**EXERCISE**
Restate verbatim the span of lines below between the line with "green mug [838,187,886,230]" and the line with "camera: 35 degrees left, 15 degrees down", including those two lines, and only that span.

**MATERIAL FOR THIS TASK**
· · · ·

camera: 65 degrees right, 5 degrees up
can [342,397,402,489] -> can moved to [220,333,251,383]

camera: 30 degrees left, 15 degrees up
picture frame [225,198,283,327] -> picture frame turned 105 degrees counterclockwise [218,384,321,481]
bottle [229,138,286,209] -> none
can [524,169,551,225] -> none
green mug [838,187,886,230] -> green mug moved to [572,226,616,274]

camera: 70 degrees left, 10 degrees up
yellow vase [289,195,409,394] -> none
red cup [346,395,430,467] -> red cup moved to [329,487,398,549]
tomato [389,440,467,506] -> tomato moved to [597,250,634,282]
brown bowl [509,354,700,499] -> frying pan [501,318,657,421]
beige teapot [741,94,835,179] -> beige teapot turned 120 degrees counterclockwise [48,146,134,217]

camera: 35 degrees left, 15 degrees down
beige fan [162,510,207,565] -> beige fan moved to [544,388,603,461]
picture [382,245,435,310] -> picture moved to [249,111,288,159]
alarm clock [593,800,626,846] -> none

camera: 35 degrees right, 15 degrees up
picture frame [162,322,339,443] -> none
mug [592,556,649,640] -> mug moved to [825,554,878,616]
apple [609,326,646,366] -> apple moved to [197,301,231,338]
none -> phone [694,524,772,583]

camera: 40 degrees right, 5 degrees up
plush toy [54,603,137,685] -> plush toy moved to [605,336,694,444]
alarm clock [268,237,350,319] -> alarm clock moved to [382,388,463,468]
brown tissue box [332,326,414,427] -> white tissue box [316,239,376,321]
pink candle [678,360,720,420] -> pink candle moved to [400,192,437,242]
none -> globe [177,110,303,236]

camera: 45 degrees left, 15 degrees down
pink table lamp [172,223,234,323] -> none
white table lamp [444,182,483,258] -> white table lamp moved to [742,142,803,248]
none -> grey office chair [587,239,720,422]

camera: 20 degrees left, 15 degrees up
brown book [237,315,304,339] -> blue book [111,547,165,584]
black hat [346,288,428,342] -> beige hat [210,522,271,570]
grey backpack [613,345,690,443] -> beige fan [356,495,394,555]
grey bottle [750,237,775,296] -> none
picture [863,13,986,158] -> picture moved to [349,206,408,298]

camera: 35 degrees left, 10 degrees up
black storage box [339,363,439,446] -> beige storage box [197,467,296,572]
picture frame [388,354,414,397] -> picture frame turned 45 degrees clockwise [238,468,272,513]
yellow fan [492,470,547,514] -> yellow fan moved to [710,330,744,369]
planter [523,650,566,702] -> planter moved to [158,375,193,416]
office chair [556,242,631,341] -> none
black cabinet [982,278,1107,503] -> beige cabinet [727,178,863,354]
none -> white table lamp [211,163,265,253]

· · · ·

**OUTPUT BELOW**
green mug [838,187,886,230] -> green mug moved to [572,226,616,274]

camera: 70 degrees left, 10 degrees up
yellow vase [289,195,409,394] -> none
red cup [346,395,430,467] -> red cup moved to [329,487,398,549]
tomato [389,440,467,506] -> tomato moved to [597,250,634,282]
brown bowl [509,354,700,499] -> frying pan [501,318,657,421]
beige teapot [741,94,835,179] -> beige teapot turned 120 degrees counterclockwise [48,146,134,217]

camera: 35 degrees left, 15 degrees down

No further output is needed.